17. It would also be interesting to note that inquiries/investigations have been started even before the commencement of search .and the statement of Shri Ajay G. Parimal which was recorded on 20th July, 1996 revealed that these inquiries were made and evidences were collected before the search. The relevant question Nos. 7, 8, 9 and 10 to 13, in this regard are quoted by the AM in his order in para 91 to conclude that the material has been collected before the search was conducted with regard to these lease transactions. The material, if any, was thus collected either before the search or it has been collected after the search proceedings were over. There is no material on record to suggest that any evidence has been collected in this case by the Revenue during the course of search or as the result of the search, on the basis of which the computation of undisclosed income under Section 158BB or under Section 158BC could be made. The assessment made under Section 158BC is thus not within the ambit of Chapter XIV-B of the Act and it is required to be vacated. In these circumstances, as observed by the learned AM, it is not necessary on this respect, at this stage, to go into the merits of the case made out by the assessee in the impugned order, which would be for the Department to make the best use of material so gathered before the search as well as after search proceedings. Insofar as this assessment is concerned, it would be sufficient to say that undisclosed income, as assessed in the impugned order, is required to be deleted for the reasons that there is no such income, which could be said to be based on any evidence found as a result of search and any such other material or information as relatable to such evidence found.

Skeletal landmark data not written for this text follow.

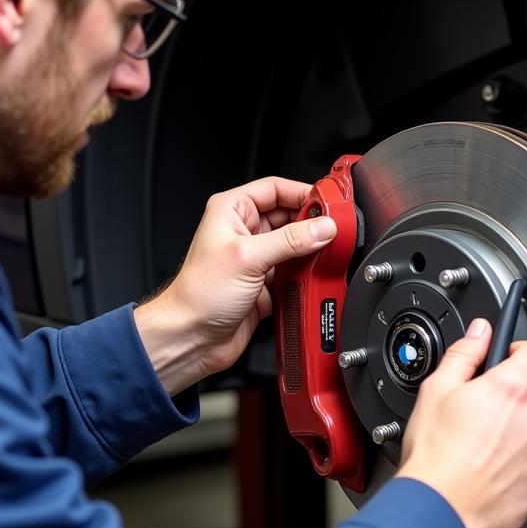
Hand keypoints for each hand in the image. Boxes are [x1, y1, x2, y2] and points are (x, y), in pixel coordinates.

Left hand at [134, 177, 336, 394]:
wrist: (191, 338)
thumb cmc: (199, 294)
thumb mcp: (248, 257)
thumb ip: (291, 240)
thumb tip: (323, 227)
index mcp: (232, 211)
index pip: (275, 189)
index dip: (303, 192)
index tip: (328, 202)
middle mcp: (244, 231)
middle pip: (290, 216)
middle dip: (312, 223)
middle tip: (334, 229)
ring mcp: (256, 258)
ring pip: (295, 245)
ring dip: (311, 250)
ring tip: (330, 252)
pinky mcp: (266, 283)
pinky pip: (294, 271)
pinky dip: (307, 274)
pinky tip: (316, 275)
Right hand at [397, 319, 526, 527]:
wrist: (439, 511)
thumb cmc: (435, 455)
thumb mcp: (437, 389)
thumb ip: (465, 353)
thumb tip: (480, 332)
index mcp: (512, 390)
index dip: (520, 353)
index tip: (508, 360)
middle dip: (508, 404)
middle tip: (476, 418)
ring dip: (512, 439)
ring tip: (478, 452)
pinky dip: (514, 471)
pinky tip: (487, 474)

18. Before parting with the case, it would be relevant to point out a fact that the lease rent received by the assessee on that account on these fourteen lease transactions is duly offered by the assessee in the returns filed and assessed in asst. yrs. 1995-96 to 2002-03 which amounting to Rs. 18.99 crores. Therefore, this is one more reason that the assessee having offered the same for assessment, it could not be perhaps open to the Revenue to disallow the depreciation claim of the assessee to retain the assessment of the rental income from these very transactions, unless a finding is recorded that assessment of rental income is also not in accordance with law and facts of the case.

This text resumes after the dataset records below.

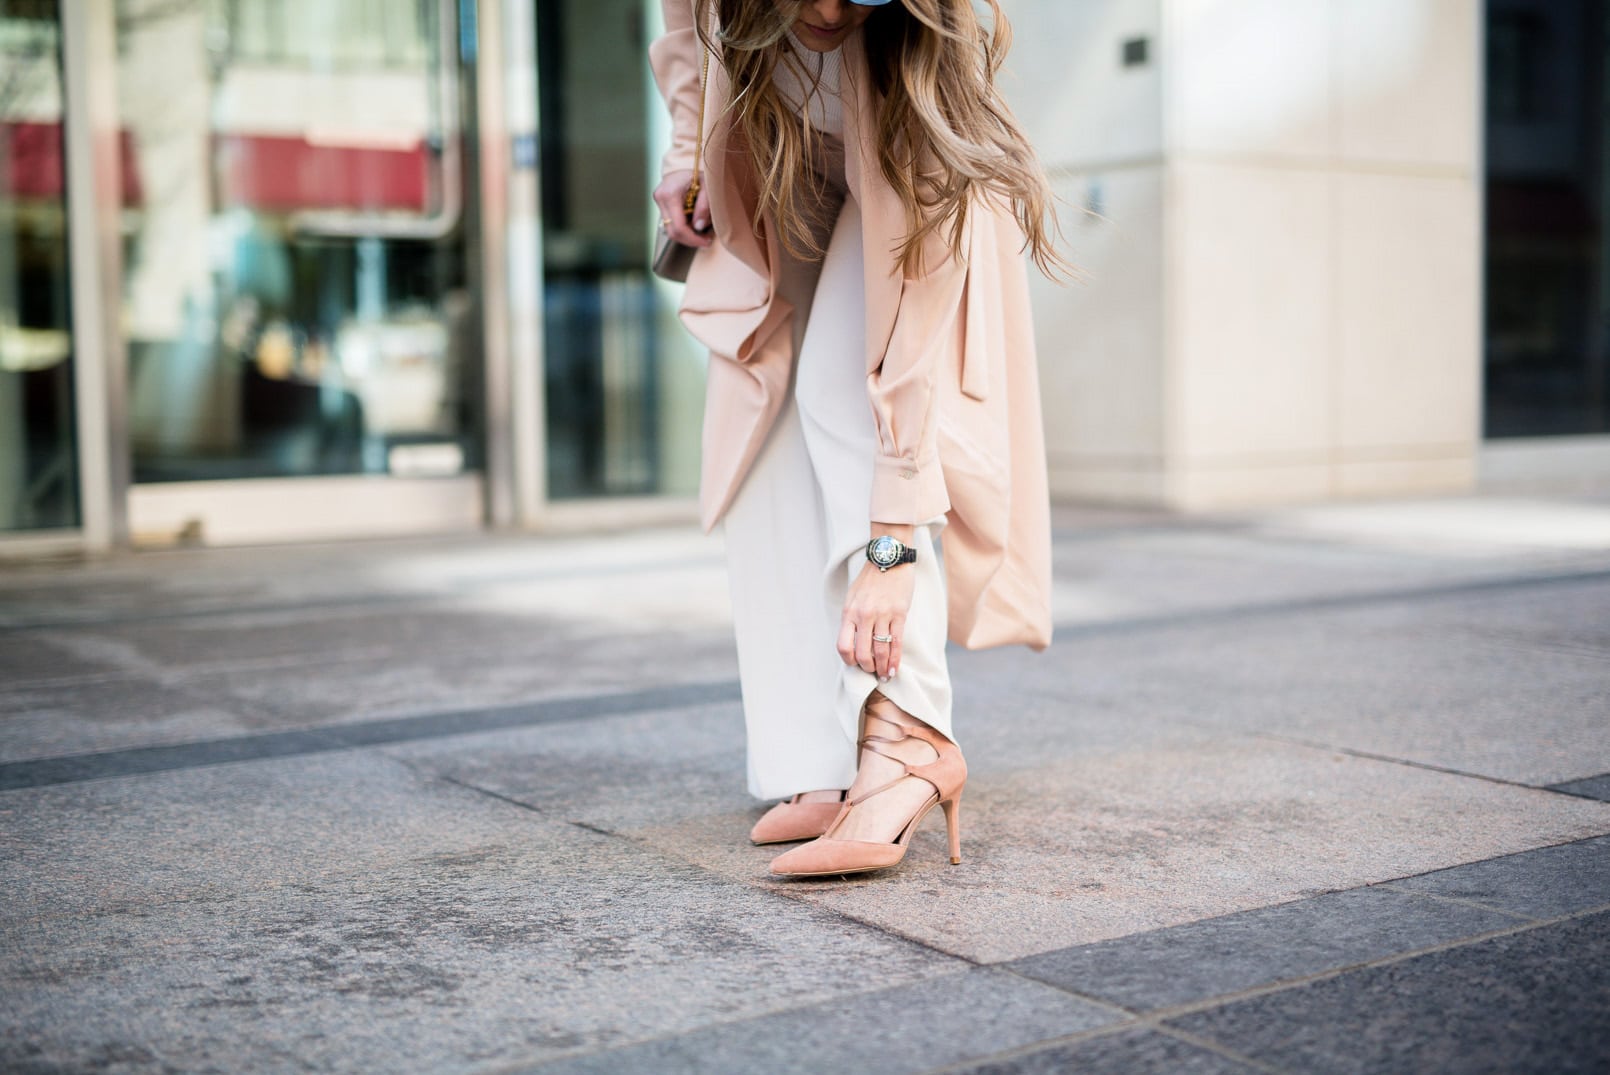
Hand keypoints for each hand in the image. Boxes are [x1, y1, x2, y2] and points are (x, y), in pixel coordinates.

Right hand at [653, 169, 712, 248]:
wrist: (686, 159)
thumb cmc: (699, 170)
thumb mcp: (707, 187)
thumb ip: (704, 207)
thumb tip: (699, 227)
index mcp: (670, 194)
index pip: (678, 227)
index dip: (693, 239)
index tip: (706, 242)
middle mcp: (660, 198)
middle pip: (671, 231)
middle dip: (690, 240)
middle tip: (706, 240)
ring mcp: (659, 201)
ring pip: (669, 229)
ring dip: (686, 234)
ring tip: (702, 232)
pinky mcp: (661, 203)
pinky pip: (670, 222)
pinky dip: (683, 227)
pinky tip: (694, 223)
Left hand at [838, 540, 915, 681]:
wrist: (889, 559)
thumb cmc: (870, 580)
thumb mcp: (852, 597)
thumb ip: (851, 618)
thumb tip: (852, 642)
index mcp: (849, 612)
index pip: (843, 646)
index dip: (848, 660)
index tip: (855, 664)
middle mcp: (864, 616)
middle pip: (862, 653)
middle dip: (867, 668)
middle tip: (872, 672)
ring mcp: (882, 615)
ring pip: (880, 651)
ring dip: (882, 667)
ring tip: (884, 675)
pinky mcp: (899, 614)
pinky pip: (896, 642)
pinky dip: (895, 659)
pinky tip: (894, 668)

19. In my opinion, therefore, the assessment made under Section 158BC is required to be vacated as the same is not authorised by the provisions of Chapter XIV-B of the Act, it being based on the material already collected and appearing on record or on the material collected after the search proceedings was over and it is not made on the basis of the material and evidence found as a result of the search nor on other search material or evidence available with the AO and relatable to such evidence found as a result of the search.

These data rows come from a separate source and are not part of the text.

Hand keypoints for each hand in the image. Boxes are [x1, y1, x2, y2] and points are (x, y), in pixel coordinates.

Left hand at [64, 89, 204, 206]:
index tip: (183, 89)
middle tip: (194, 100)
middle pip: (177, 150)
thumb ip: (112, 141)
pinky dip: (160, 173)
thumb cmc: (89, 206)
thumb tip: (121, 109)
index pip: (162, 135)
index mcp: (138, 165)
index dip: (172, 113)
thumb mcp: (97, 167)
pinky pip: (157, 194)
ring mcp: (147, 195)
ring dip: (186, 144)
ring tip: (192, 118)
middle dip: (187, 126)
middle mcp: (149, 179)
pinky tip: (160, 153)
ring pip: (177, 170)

The above appeal is filed by the assessee having been aggrieved by the assessment order dt. 31st July, 1997 passed by the AO. Since there is a difference of opinion between the Members constituting the Bench, the following questions were referred to the Hon'ble Third Member : "1. Whether, on the facts and in the circumstances of the case and in law, the learned AO had jurisdiction and justification in including the depreciation allowance in the computation of undisclosed income in the order under Section 158BC of the IT Act 2. If the answer to question No. 1 is in the affirmative, whether grounds of appeal Nos. II to IV raised by the assessee are required to be remitted to the Division Bench, for adjudication thereupon ?" The Hon'ble Third Member, after hearing the same, has passed the order dt. 30th Sept., 2004, agreeing with the Hon'ble AM. Hence, as per the majority opinion, the appeal of the assessee is hereby allowed.